Wednesday, March 12, 2008

Z pamiętnika zazdrośnicy - nasza niepublikowana wcześniej online lekcja nr 2 z 11 października 2007

Z pamiętnika zazdrośnicy

Czasowniki złożone - czyli ‘phrasal verbs’ – składają się zwykle z kilku prostych słówek, których znaczenie się komplikuje gdy występują razem. Te zwroty bardzo często nastręczają nam trudności w języku potocznym, gdzie używane są często i gęsto. Trudność w tym, że gdy do głównego czasownika (np. get – dostać) dołączymy ‘away’, ‘by’, ‘on’, ‘off’, ‘over’ lub inny przyimek to znaczenie tego czasownika diametralnie się zmienia. Ale w języku polskim mamy podobną sytuację: mówimy, że np. ktoś kogoś w coś wrobił, ktoś na czyms zarobił, a ktoś inny coś podrobił. Trzy czasowniki i trzy zupełnie różne znaczenia w zależności od użycia „w”, „za” i „pod”. Takich czasowników w polskim są setki, niestety w angielskim również... Z tym, że w angielskim piszemy je rozdzielnie i w odwrotnej kolejności niż w polskim.

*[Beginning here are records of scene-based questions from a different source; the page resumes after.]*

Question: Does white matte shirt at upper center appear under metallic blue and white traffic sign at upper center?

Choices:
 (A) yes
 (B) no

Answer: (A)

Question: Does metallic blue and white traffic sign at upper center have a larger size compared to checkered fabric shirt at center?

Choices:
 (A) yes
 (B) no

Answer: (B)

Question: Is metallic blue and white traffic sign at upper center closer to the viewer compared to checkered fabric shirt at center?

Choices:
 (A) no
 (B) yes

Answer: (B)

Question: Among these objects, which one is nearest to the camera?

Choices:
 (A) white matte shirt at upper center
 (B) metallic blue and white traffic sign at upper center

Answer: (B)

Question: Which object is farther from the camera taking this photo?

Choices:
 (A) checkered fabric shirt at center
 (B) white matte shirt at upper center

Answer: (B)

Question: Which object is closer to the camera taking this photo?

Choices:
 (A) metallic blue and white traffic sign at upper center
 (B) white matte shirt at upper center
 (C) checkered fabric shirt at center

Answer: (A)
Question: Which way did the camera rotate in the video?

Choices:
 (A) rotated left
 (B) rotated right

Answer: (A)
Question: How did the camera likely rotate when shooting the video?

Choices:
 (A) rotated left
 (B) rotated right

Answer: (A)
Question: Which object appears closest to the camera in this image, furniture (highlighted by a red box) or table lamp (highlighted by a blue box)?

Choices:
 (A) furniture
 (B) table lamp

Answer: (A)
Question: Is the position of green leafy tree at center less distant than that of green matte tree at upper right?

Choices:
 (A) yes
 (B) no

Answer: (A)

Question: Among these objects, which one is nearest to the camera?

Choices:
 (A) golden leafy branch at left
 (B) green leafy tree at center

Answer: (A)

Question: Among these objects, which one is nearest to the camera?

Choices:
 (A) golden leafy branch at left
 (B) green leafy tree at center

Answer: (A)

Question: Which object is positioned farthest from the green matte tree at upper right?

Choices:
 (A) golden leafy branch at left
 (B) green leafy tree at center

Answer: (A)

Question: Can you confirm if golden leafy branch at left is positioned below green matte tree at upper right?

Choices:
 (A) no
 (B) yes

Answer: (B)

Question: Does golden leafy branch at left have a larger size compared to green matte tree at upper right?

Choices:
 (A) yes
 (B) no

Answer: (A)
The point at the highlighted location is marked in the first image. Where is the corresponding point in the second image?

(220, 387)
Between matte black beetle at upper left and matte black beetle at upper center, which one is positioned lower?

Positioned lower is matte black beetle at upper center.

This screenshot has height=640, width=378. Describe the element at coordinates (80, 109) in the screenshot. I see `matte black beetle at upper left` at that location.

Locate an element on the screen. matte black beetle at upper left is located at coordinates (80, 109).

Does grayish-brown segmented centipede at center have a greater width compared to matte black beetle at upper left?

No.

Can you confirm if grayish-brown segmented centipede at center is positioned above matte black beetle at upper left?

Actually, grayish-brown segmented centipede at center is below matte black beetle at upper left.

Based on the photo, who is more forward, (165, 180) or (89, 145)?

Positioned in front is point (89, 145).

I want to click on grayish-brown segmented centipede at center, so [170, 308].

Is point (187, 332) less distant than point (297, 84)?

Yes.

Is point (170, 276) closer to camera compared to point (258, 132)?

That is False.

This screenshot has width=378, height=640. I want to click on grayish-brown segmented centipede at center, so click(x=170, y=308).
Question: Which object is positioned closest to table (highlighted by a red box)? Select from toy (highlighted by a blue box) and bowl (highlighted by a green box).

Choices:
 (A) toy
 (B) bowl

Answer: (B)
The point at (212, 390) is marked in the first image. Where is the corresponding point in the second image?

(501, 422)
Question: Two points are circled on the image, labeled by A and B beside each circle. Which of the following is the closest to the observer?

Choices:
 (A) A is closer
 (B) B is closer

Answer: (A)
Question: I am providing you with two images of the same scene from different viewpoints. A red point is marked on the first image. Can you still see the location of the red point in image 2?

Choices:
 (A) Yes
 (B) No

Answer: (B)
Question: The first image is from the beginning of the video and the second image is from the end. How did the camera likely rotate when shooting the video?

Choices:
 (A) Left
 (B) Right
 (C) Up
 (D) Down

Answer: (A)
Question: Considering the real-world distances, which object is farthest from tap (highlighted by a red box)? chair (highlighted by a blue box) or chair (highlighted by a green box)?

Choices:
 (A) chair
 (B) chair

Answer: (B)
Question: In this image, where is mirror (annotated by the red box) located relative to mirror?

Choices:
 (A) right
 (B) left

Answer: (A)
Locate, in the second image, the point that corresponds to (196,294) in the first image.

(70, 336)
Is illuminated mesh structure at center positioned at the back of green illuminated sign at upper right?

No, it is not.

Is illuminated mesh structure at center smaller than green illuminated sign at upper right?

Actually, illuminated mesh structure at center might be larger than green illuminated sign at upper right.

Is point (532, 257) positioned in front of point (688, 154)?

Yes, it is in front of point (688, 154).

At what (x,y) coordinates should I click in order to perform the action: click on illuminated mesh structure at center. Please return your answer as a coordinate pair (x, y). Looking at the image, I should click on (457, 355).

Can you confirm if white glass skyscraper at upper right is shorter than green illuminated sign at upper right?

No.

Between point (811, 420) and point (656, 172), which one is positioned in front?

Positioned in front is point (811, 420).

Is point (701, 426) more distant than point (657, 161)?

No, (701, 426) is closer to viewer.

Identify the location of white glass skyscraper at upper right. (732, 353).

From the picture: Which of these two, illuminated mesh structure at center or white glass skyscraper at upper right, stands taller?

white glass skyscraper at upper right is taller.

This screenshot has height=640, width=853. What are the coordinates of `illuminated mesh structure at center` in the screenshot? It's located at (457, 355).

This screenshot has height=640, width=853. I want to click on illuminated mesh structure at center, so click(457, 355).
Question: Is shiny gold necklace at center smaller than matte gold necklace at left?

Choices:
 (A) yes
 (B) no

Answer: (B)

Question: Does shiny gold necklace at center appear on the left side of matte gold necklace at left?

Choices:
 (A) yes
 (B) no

Poniżej prześledzimy kilka przykładów, które ukazują funkcjonowanie tych konstrukcji w kontekście – tak będzie je łatwiej zapamiętać. Przeczytajmy co mówi zazdrośnica o swojej przyjaciółce:

She says she barely gets by but somehow she buys new designer tops and expensive perfumes every second week! When she goes to a night club she always gets in for free and without queuing. She never spends money on bus fares either – when she gets on the bus she lets on she forgot her purse. Enchanted drivers never ask her to just get off the bus. At work she gets away with being late twice a week and ringing sick every Monday. I can’t get over how well life treats her. I am not that lucky: I have to pay the bus fares, queue to get into a night club, always be on time for work – and just get on with it…”

Tłumaczenie tekstu:

Twierdzi, że ledwo jej starcza na życie ale jakoś co dwa tygodnie kupuje sobie markowe bluzki i drogie perfumy! Kiedy idzie do nocnego klubu wchodzi za darmo i bez stania w kolejce. Na autobus też nigdy nie wydaje - gdy wsiada do autobusu udaje, że zapomniała portmonetki. Oczarowani kierowcy nigdy nie każą jej po prostu wysiaść z autobusu. Spóźnienia w pracy uchodzą jej na sucho dwa razy w tygodniu, a co poniedziałek dzwoni, że jest chora i nie przyjdzie do pracy. Nie mogę się nadziwić jak dobrze życie ją traktuje. Nie mam tyle szczęścia: muszę płacić za bilety na autobus, stać w kolejce do klubów, zawsze być na czas w pracy – i się z tym po prostu pogodzić...

Jedno słówko „get”, a ile znaczeń! Słuchajmy jak mówią Irlandczycy, a usłyszymy ich nawet więcej. Czasowniki złożone lub „frazowe” to naturalna forma języka mówionego, więc warto je sobie przyswoić.